I hang in the doorway. I’ve never been more grateful for Zoey’s gripe with Caleb. I don’t like lying to him, but it’s an unpleasant necessity. “I’ve been hanging out with Sam Worth.” I say it like I’m telling a scandalous secret—how I would have whispered it only a week ago. “We started talking the other night at the bonfire . . . before everything happened, obviously. And I don’t know . . .” I try to will on a blush. Make it convincing, Stella. “It just made me want to keep talking to him.” I wave vaguely. “It’s not going to turn into anything. I just want to see if Zoey can play nice.”

He snorts loudly. “Good luck with that.” He’s totally buying it.

“Yeah, I should really go supervise.” I walk backward, flashing an apologetic smile. “Text me tomorrow, ’kay?”

“You got it, Cambren.” The front door clicks shut as I spin around and jog down the gravel path.

Zoey is frozen halfway between the station wagon and the house. She’s staring daggers at Sam with her hands on her hips as she shouts, raspy-voiced and outraged, “What is he doing here?” Red-faced and shaking, she rushes to the car and flings the passenger door open, practically crawling into the car on her knees and stabbing her finger at Sam’s chest. “Why are you trying to ruin Stella’s senior year? Do you realize that she blew off Taylor Martinson for you? Taylor effing Martinson. Captain of the varsity lacrosse gods! Every girl at Wildwood would kill—literally kill—to hook up with him. And he wanted her.”

She pauses for the full weight of her words to sink in. Instead Sam cranes his neck, looks past her, and smiles at me. That slow smile he gave me when he offered me the corsage and after our first kiss and in the cemetery the night I shouted at him in front of Janey Bear. The one that says he knows something that no one else does. I can’t stop it; I smile back.

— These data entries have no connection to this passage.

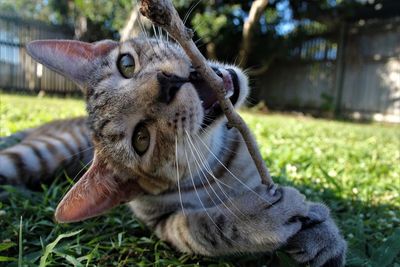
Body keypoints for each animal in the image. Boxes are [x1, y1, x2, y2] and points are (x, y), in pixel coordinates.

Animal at [0, 38, 346, 267]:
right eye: (141, 139)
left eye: (126, 64)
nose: (166, 84)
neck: (216, 164)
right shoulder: (163, 223)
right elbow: (205, 228)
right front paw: (258, 216)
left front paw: (323, 232)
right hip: (38, 154)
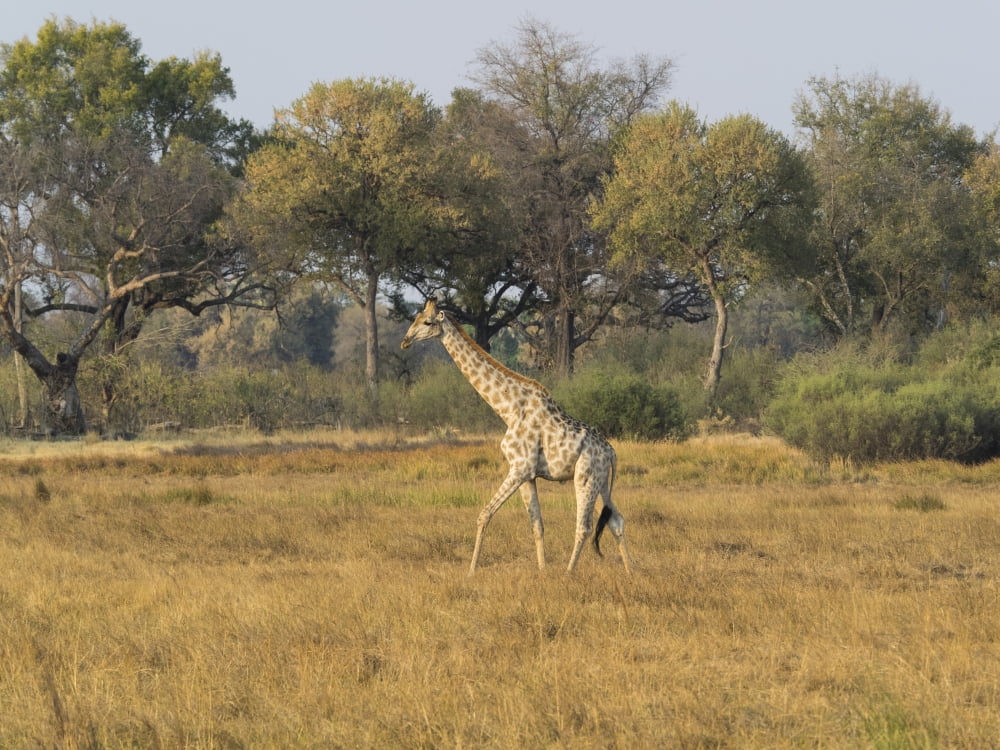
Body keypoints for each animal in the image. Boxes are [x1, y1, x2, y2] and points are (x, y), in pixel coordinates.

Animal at [401, 299, 633, 575]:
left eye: (427, 322)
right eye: (414, 318)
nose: (405, 341)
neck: (509, 409)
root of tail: (611, 452)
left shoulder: (520, 467)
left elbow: (485, 515)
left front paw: (471, 571)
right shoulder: (528, 475)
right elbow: (537, 525)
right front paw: (542, 571)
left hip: (586, 477)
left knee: (584, 526)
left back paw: (568, 573)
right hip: (600, 482)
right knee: (616, 521)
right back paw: (632, 572)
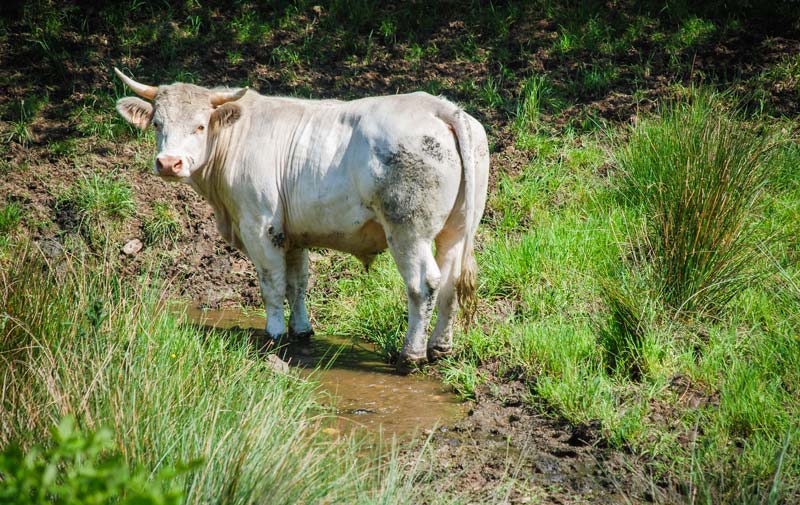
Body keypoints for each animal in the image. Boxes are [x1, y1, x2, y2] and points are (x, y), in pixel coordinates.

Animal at [113, 68, 490, 370]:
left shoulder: (260, 226)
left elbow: (271, 283)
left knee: (423, 284)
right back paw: (440, 347)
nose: (169, 163)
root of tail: (436, 105)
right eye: (158, 124)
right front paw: (301, 330)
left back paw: (411, 355)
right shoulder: (292, 233)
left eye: (200, 125)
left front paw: (275, 332)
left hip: (408, 229)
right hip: (456, 229)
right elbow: (297, 283)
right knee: (451, 283)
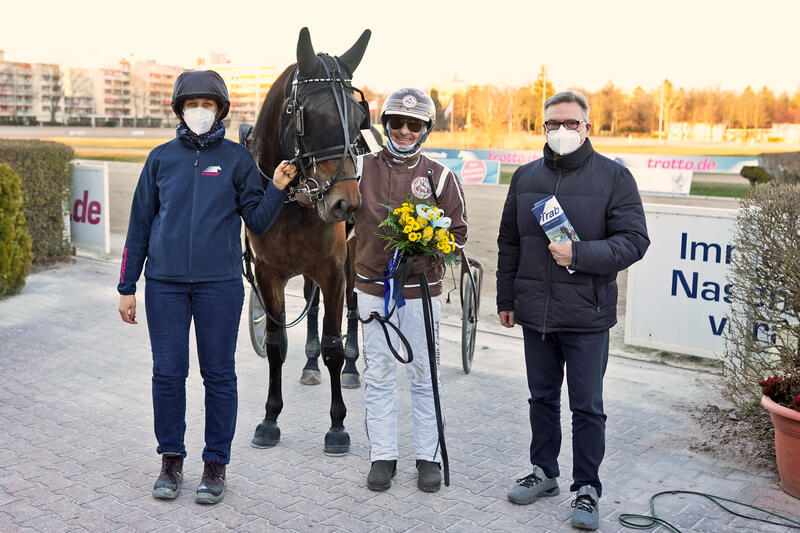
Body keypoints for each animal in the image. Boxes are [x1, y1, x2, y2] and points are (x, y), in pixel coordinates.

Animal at [245, 28, 370, 454]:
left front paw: (338, 425)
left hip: (352, 263)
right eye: (308, 116)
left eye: (358, 118)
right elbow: (275, 343)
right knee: (312, 309)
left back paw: (351, 367)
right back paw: (310, 363)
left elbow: (334, 342)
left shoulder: (333, 271)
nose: (346, 203)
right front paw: (269, 418)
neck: (292, 202)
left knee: (351, 310)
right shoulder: (268, 274)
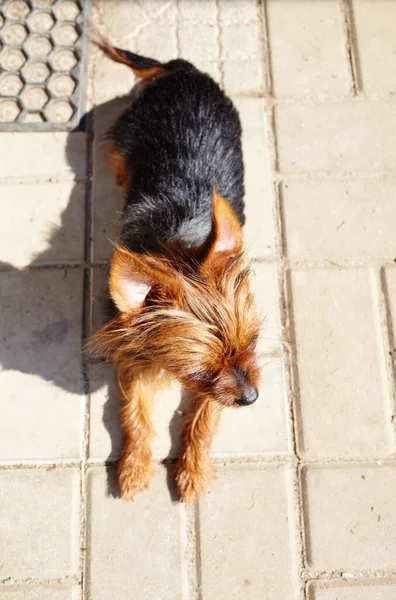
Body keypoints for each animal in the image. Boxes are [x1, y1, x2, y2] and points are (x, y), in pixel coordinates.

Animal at [88, 39, 262, 504]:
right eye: (198, 371)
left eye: (253, 342)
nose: (252, 398)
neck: (177, 239)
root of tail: (182, 71)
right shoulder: (137, 360)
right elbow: (135, 413)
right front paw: (133, 467)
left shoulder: (223, 386)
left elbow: (204, 418)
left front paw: (193, 469)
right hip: (127, 134)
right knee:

Zoey ducks out of the car and looks around hurriedly, like it’s just occurred to her that someone might see her in the throes of an argument with a peasant. She smooths her tank top, straightens her miniskirt, and tucks her pixie hair behind her ears. Satisfied that there’s no one around but her obese neighbor rocking on her porch swing, Zoey looks back to me. I give her a helpless shrug. Her jaw drops.

“Oh. My. Fucking. God,” she says. “You like him.”

I cover my mouth to hide that I’m still smiling. “Zo, please come with us. I need you.”

“What gives, Stella? I’m your best friend forever.” She waves her palm at me furiously, showing off the hardly there scar from where we pricked our hands with tweezers to be blood sisters in middle school. She backtracks until she’s right in front of me and holds me by my shoulders. “How did this happen?” she whispers like I’ve contracted some rare and tropical disease. Sam strains his neck to hear.

“I don’t like him,” I whisper back. I’m unnerved by how feeble it sounds.